USING THE INFORMATION
**A.** Write out the passage of the interview on data tools from "Q4. What are" to "much less efficient.", word for word.
**B.** Rewrite all the records, with "says what" changed to "shows what" and nothing else altered. Omit the pictures.

───── STUDY TEXT ─────

Traditional technologies are not sufficiently performant to allow processing of large volumes of data.
Many companies have inexpensive data lakes and have realized after the fact that using a commodity storage systems, such as HDFS, has severely constrained their performance and limited their utility. Hence more corporations are moving data away from HDFS into high-performance storage or memory.
Q3. What are the limitations of the existing BI and extract, transform and load (ETL) data tools?
Dave Thomas: Traditional BI tools assume that it is possible for DBAs and BI experts to a priori define the best way to structure and query the data. This reduces the whole power of BI to mere reporting. In an attempt to deal with huge BI backlogs, generic query and reporting tools have become popular to shift reporting to self-serve. However, they are often designed for sophisticated BI users rather than for normal business users. They are often not performant because they depend on the implementation of the underlying data stores.
For the most part, existing ETL tools are constrained by having to move the data to the ETL process and then on to the end user. Many ETL tools only work against one kind of data source. ETL can’t be written by normal users and due to the cost of an incorrect ETL run, such tools are not available to the data analyst. One of the major topics of discussion in Big Data shops is the complexity and performance of their Big Data pipeline. ETL, data blending, shouldn’t be a separate process or product. It should be something one can do with queries in a single efficient data language.
Q4. What are the typical technical challenges in finance, IoT and other time-series applications?
1. Speed, as data volumes and variety are always increasing.
2. Ability to deal with both real-time events and historical events efficiently. Ideally in a single technology.
3. To handle time-series one needs to be able to deal with simultaneous arrival of events. Time with nanosecond precision is our solution. Other solutions are constrained by using milliseconds and event counters that are much less efficient.
4. High-performance operations on time, over days, months and years are essential for time-series. This is why time is a native type in Kx.
5. The essence of time-series is processing sliding time windows of data for both joins and aggregations.
6. In IOT, data is always dirty. Kx’s native support for missing data and out of band data due to failing sensors, allows one to deal with the realities of sensor data.
Q5. Kx offers analysts a language called q. Why not extend standard SQL?
Dave Thomas: I think there is a misunderstanding about q. Q is a full functional data language that both includes and extends SQL. Selects are easier than SQL because they provide implicit joins and group-bys. This makes queries roughly 50% of the code of SQL. Unlike many flavors of SQL, q lets one put a functional expression in any position in an SQL statement. One can easily extend the aggregation operations available to the end-user.
Q6. Can you show the difference between a query written in q and in standard SQL?
Dave Thomas: Here’s an example of retrieving parts from an orders table with a foreign key join to a parts table, summing by quantity and then sorting by color:
select sum qty by p.color from sp
select p.color, sum(sp.qty) from sp, p
where sp.p=p.p group by p.color order by color
Q7. How do queries execute inside the database?
Dave Thomas: Q is native to the database engine. Hence queries and analytics execute in the columns of the Kx database. There is no data shipping between the client and database server.

───── DATA SHOWN ─────

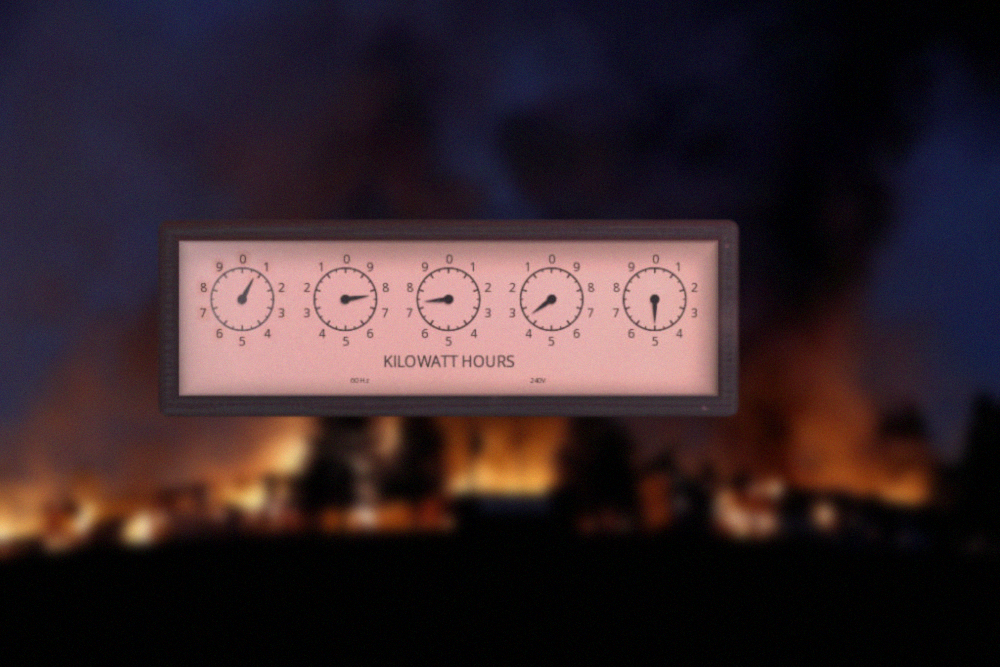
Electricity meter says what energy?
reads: 7735 kWh
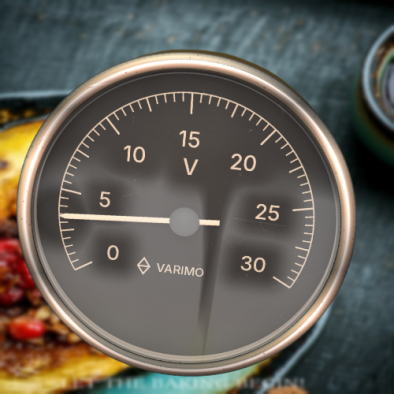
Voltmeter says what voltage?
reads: 3.5 V
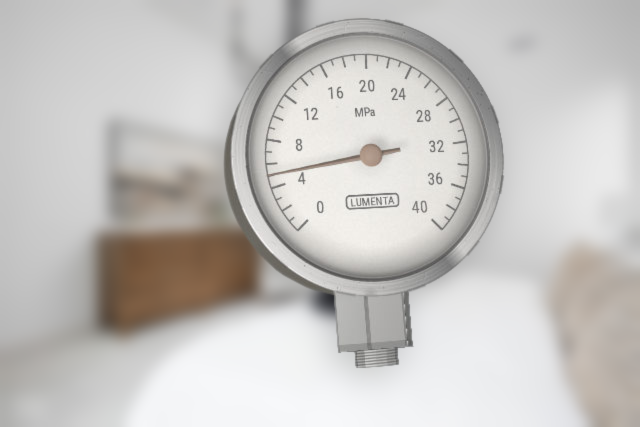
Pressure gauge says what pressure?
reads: 5 MPa
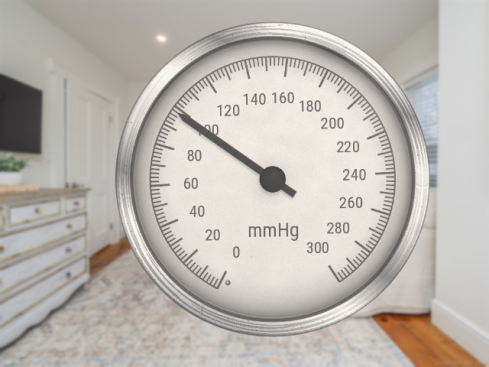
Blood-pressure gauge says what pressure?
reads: 98 mmHg
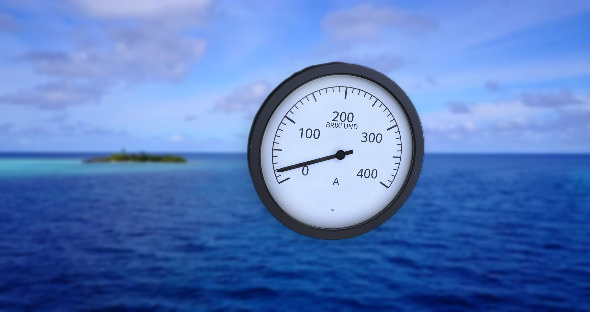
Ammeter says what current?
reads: 20 A
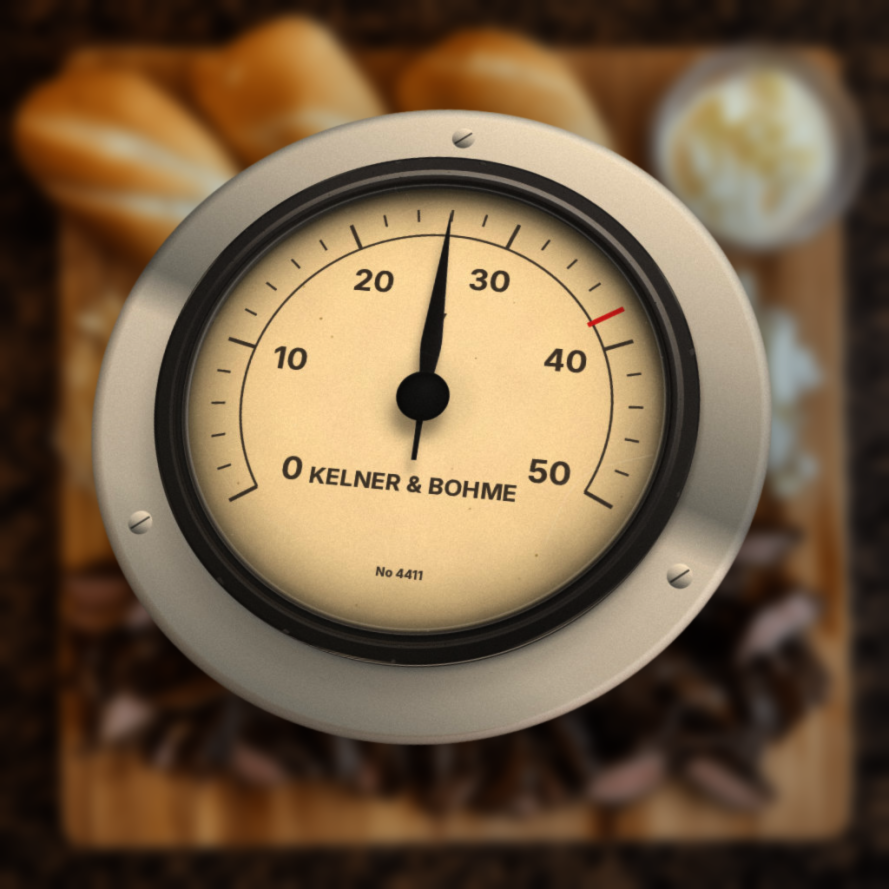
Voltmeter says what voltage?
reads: 26 V
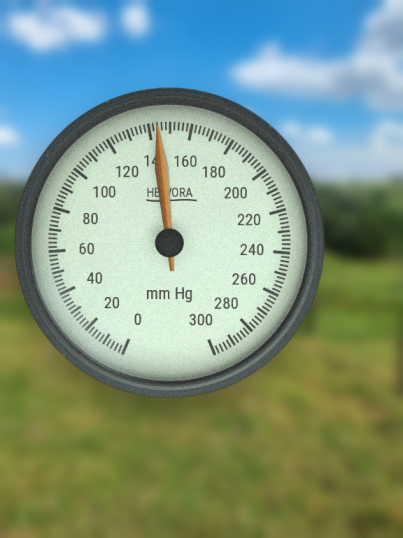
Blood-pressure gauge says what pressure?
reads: 144 mmHg
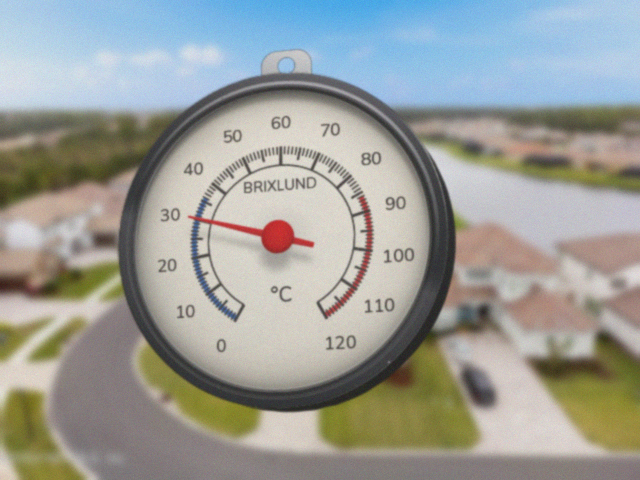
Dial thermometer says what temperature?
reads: 30 °C
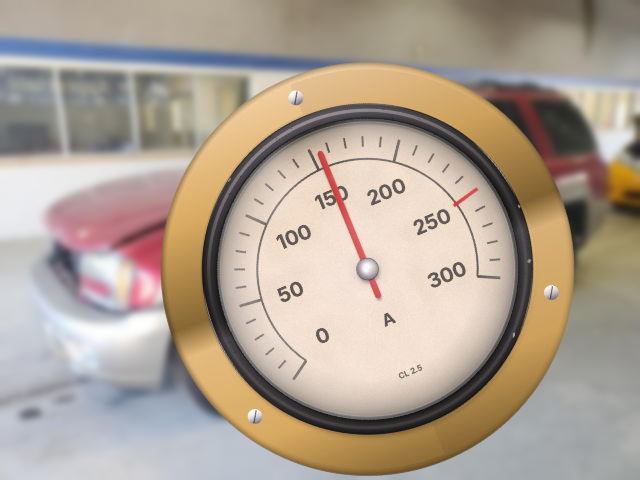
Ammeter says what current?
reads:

─────

OUTPUTS BY TASK
**A.**
Q4. What are the typical technical challenges in finance, IoT and other time-series applications?
1. Speed, as data volumes and variety are always increasing.
2. Ability to deal with both real-time events and historical events efficiently. Ideally in a single technology.
3. To handle time-series one needs to be able to deal with simultaneous arrival of events. Time with nanosecond precision is our solution. Other solutions are constrained by using milliseconds and event counters that are much less efficient.

**B.**
Electricity meter shows what energy?
reads: 7735 kWh
Voltmeter shows what voltage?
reads: 3.5 V
Pressure gauge shows what pressure?
reads: 5 MPa
Blood-pressure gauge shows what pressure?
reads: 98 mmHg
Ammeter shows what current?
reads: 20 A
Voltmeter shows what voltage?
reads: 26 V
Blood-pressure gauge shows what pressure?
reads: 144 mmHg
Dial thermometer shows what temperature?
reads: 30 °C
Ammeter shows what current?
reads:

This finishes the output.